Content revision data:
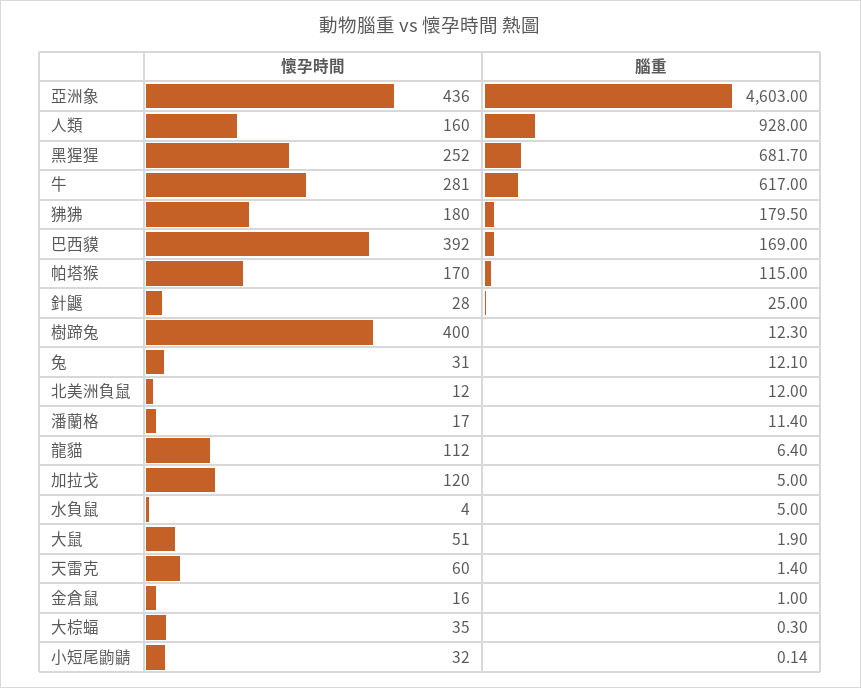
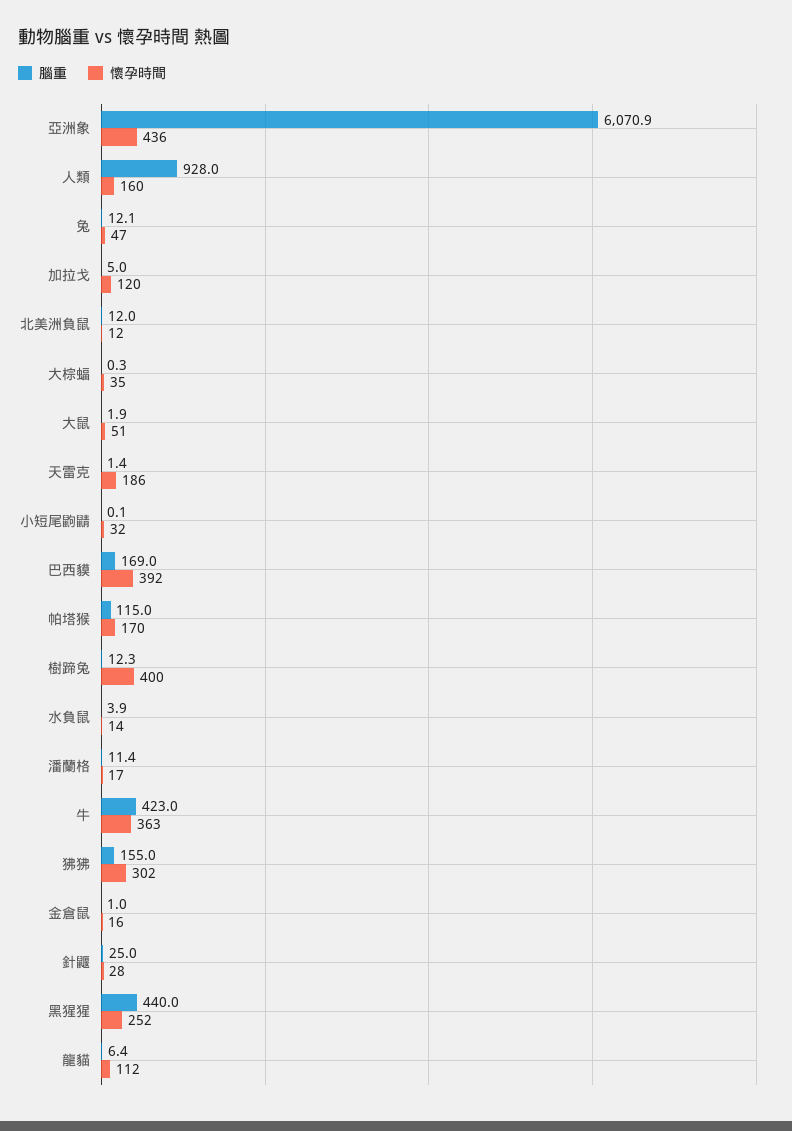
腦重, 亞洲象: 4603 -> 6070.9
腦重, 黑猩猩: 681.7 -> 440
懷孕時間, 牛: 281 -> 363
腦重, 牛: 617 -> 423
懷孕時間, 狒狒: 180 -> 302
腦重, 狒狒: 179.5 -> 155
懷孕時間, 兔: 31 -> 47
懷孕時間, 水負鼠: 4 -> 14
腦重, 水負鼠: 5 -> 3.9
懷孕時間, 天雷克: 60 -> 186

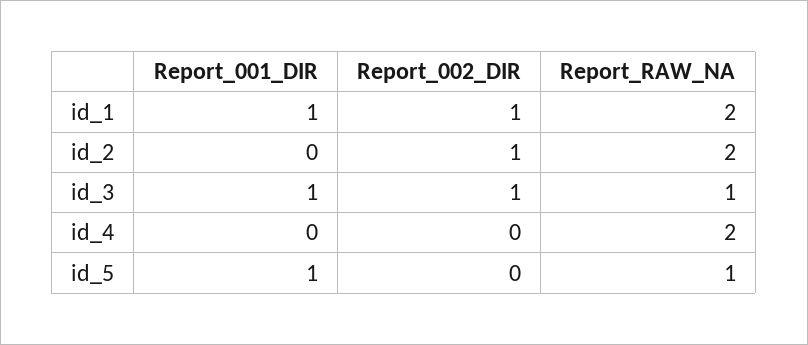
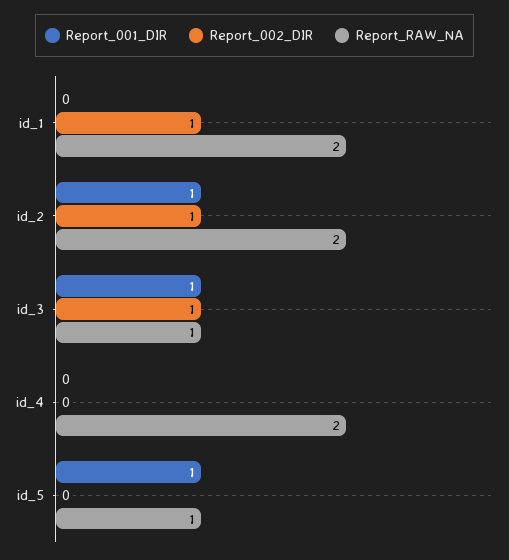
Report_001_DIR, id_1: 1 -> 0
Report_001_DIR, id_2: 0 -> 1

■ Task brief: Output only the number of lines in the data above that include the word "懷孕時間".

■ Task output: 5